I’ve been pondering open-source licenses lately, and something I’m having a hard time grasping:
What’s stopping bad guys from taking, say, libGDX (which is under an Apache 2.0 license), rebranding it, and marketing as their own?
I suppose the answer is “the community would come after them with pitchforks”, but what about smaller open-source projects without a community?
The reason I ask this is I’m in the process of open-sourcing an entire website (tutorials, game uploader, comment system, etc) and inviting my users to make changes to it, learn how to build their own JavaEE/Spring applications, etc.
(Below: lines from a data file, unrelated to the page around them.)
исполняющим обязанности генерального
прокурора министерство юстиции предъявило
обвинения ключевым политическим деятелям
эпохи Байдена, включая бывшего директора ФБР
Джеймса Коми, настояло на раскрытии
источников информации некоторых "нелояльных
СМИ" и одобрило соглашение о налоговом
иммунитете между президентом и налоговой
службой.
I’ve put a lot of time into this, and it scares me to think that somebody might just take it all, copy their logo into it, and spend their time on marketing instead of programming.
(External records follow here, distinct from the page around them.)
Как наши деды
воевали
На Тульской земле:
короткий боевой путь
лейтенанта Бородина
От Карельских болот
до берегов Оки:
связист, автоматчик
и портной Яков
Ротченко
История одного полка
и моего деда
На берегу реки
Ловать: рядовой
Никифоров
Sure, that’s an imaginary scenario and the answer to most of these types of questions is “you aren’t popular enough to worry about this kind of stuff”, but it seems that open source licensing would deal with this exact kind of thing… I’m just not sure how.
I’ve been using a Creative Commons No-Derivatives license for my open-source games, which meant that people could learn from the code but couldn’t just take the code and create a direct derivative from it. Through my recent research I’ve learned that Creative Commons is actually not supposed to be used for software, and the No-Derivatives isn’t exactly right for the website anyway since I’ll be hosting it on GitHub and allowing (encouraging) forks.
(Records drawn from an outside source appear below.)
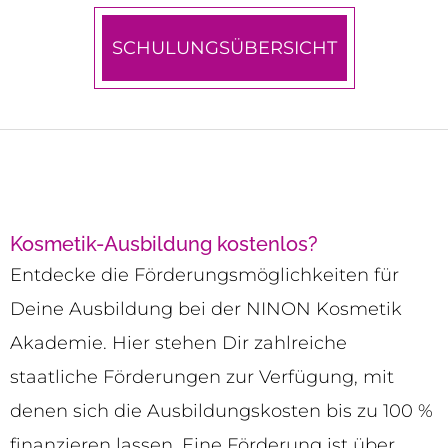
SCHULUNGSÜBERSICHT
Kosmetik-Ausbildung kostenlos?
Entdecke die Förderungsmöglichkeiten für
Deine Ausbildung bei der NINON Kosmetik
Akademie. Hier stehen Dir zahlreiche
staatliche Förderungen zur Verfügung, mit
denen sich die Ausbildungskosten bis zu 100 %
finanzieren lassen. Eine Förderung ist über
I suppose something like a copyleft license might help, as at the very least I could then use any changes that people make (since they’ll be required to release their code under the same copyleft license), but then again who enforces that? And that doesn’t apply to non-code changes, like the above scenario of basic rebranding.
So, what open-source licenses do you guys and gals use for your projects? Is it really an all-or-nothing case where open-sourcing means letting people do whatever they want with your work?